10 giu 2012
Me ne frego…!?
Quando Lorenzo Milani iniziò la sua esperienza di scuola aperta a Barbiana – siamo nel 1954 – scelse come motto per i suoi ragazzi I CARE. È un inglese facile: significa m’importa, mi prendo cura, ho a cuore. Era il contrario del motto fascista ‘Me ne frego’.
Lunedì scorso, uscito dal mio Istituto per la pausa pranzo, passavo per il Corso di Ancona. In un negozio di abbigliamento per bambini, dietro ai manichini eleganti con i loro vestiti sportivi, sulla parete di fondo vedo una grossa scritta. Enorme!
I DON’T CARE.
Anche chi è piuttosto digiuno d’inglese può comprendere che questa scritta dice il contrario dell’I CARE di don Milani. E, se proprio vogliamo guardarla tutta, possiamo sì tradurre elegantemente non m’interessa, non me ne importa, ma se possiamo permetterci di dirla in modo molto diretto, dovremmo proprio tradurre con il motto fascista ME NE FREGO!

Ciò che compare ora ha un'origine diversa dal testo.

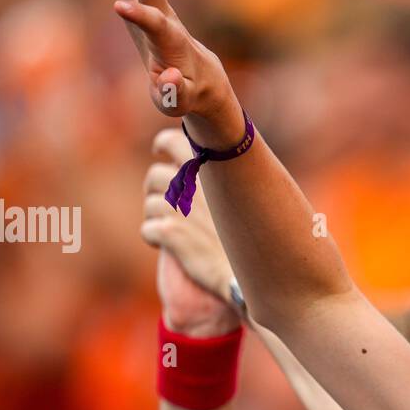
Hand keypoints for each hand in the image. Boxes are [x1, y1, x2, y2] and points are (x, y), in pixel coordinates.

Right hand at [69, 0, 245, 144]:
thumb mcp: (181, 100)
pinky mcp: (137, 6)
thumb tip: (169, 78)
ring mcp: (150, 8)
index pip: (158, 23)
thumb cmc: (188, 92)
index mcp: (173, 43)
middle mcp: (165, 18)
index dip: (141, 14)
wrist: (200, 76)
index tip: (118, 7)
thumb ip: (175, 92)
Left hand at [143, 129, 241, 336]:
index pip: (173, 140)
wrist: (258, 269)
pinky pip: (148, 230)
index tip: (160, 150)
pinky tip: (168, 246)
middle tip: (167, 202)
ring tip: (172, 229)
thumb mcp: (251, 194)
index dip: (163, 144)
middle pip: (155, 175)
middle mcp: (193, 182)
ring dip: (155, 216)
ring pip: (149, 204)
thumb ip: (229, 175)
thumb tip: (223, 162)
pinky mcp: (171, 233)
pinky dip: (154, 238)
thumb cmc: (260, 234)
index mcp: (211, 167)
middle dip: (156, 189)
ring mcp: (181, 207)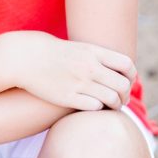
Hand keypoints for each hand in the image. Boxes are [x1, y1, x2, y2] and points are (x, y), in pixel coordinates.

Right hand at [13, 33, 136, 110]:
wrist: (26, 59)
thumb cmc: (55, 54)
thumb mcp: (80, 48)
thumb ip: (100, 57)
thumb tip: (120, 68)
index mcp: (94, 52)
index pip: (127, 65)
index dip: (132, 76)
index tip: (127, 81)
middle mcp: (89, 67)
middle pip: (122, 85)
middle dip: (125, 95)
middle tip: (122, 99)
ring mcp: (79, 82)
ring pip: (111, 99)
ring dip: (115, 105)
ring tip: (112, 106)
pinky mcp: (68, 97)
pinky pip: (94, 107)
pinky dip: (98, 109)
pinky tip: (94, 107)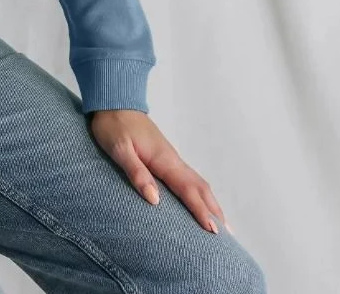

Certo, un negozio non è una scuola, com’era una scuola quella di don Milani, e come sono – o dovrebbero essere – le nostre scuole: un luogo di sana educazione. Né è una parrocchia dove mandiamo i bambini per il catechismo o per passare il tempo libero, per divertirsi insieme in buona compagnia. È ‘soltanto’ un negozio di abbigliamento. Ma non vorrei che vi sfuggisse che è un negozio di abbigliamento per i bambini. Una catena di negozi per i bambini! Questi, lo sappiamo tutti molto bene, incamerano ogni segnale. Buono e meno buono.
Allora mi chiedo: cosa intendono dire questi commercianti ai nostri bambini che passano davanti al negozio con gli occhi catturati dai bei vestiti, o che vi entrano, con i genitori, per acquistare l’ultimo capo alla moda? Chi protegge i bambini da messaggi così subdoli e negativi?
I don’t care – non me ne importa – non è in fondo il motto che sta guidando le relazioni umane nel nostro mondo di oggi, in questa nostra affaticata società? Gesù di Nazareth diceva ai suoi di farsi prossimi (= farsi vicini, molto vicini) a coloro che si trovano nel bisogno. Insegnava che se vogliamo vivere dobbiamo uscire da una mentalità egoistica ed auto centrata. Da un modo di pensare e di vivere che mette il proprio interesse e il proprio tornaconto al centro di ogni pensiero e di ogni azione, in totale disinteresse e disattenzione verso gli altri.
Ma anche senza ‘scomodare’ il Vangelo, credo che il ritrovarci umani e la consapevolezza che siamo tutti ospiti della stessa casa – il pianeta terra – dovrebbe portarci a sentirci corresponsabili, con i nostri coinquilini, sia della nostra casa comune sia degli altri ospiti che la abitano. Cosa abbiamo fatto, in fondo, per meritarci di vivere qui, disponendo di ogni ben di Dio, quando al mondo più di due terzi dell’umanità non ha il necessario per tirare avanti?
Questi giorni in Italia ci ritroviamo di nuovo di fronte al dramma del terremoto. Ci sta passando proprio vicino. Da L’Aquila a Modena. Ci ha ‘saltati’. Chi sa, forse la terra stessa vuole ricordarci la fragilità e la relatività di tante cose sulle quali poniamo le nostre sicurezze. I nostri fratelli buddisti usano la parola impermanenza. Per dire che non c’è nulla che dura per sempre, che permane in maniera indistruttibile e che ci tutela da ogni malanno, fisico o spirituale.
I don’t care non mi pare un gran programma di vita. Non mi pare ‘umano’.
Che ne dite se il vostro bambino vi rispondesse così? Non m’interessa quello che dici o quello che fai per me. Non me ne importa!
Cari genitori, cari insegnanti, e noi tutti che abbiamo il compito di aiutare i nostri bambini a crescere, il compito di ‘proteggerli’ da ciò che può fare loro del male… se non siamo svegli, i messaggi (= gli insegnamenti) che passano saranno quelli che trasmettono gli altri. E un bambino che dovesse pensare e agire guidato da I don’t care non è un bambino felice, né un bambino libero. È solo un bambino chiuso in se stesso. Un povero-bambino-egoista.
I don’t care, allora, possiamo anche buttarlo dal nostro vocabolario. Dal vocabolario della mente e del cuore. Possiamo anche provare a ritrovare per noi adulti, e passare ai nostri bambini, un buon I CARE – mi sta a cuore.
Ampliare il nostro campo visivo, farci prossimi con chi ha bisogno, prenderci cura della natura e delle persone, accorgerci quando un compagno di scuola o un amico ha bisogno di una mano, è semplicemente vivere da esseri umani. Da umani liberi e solidali.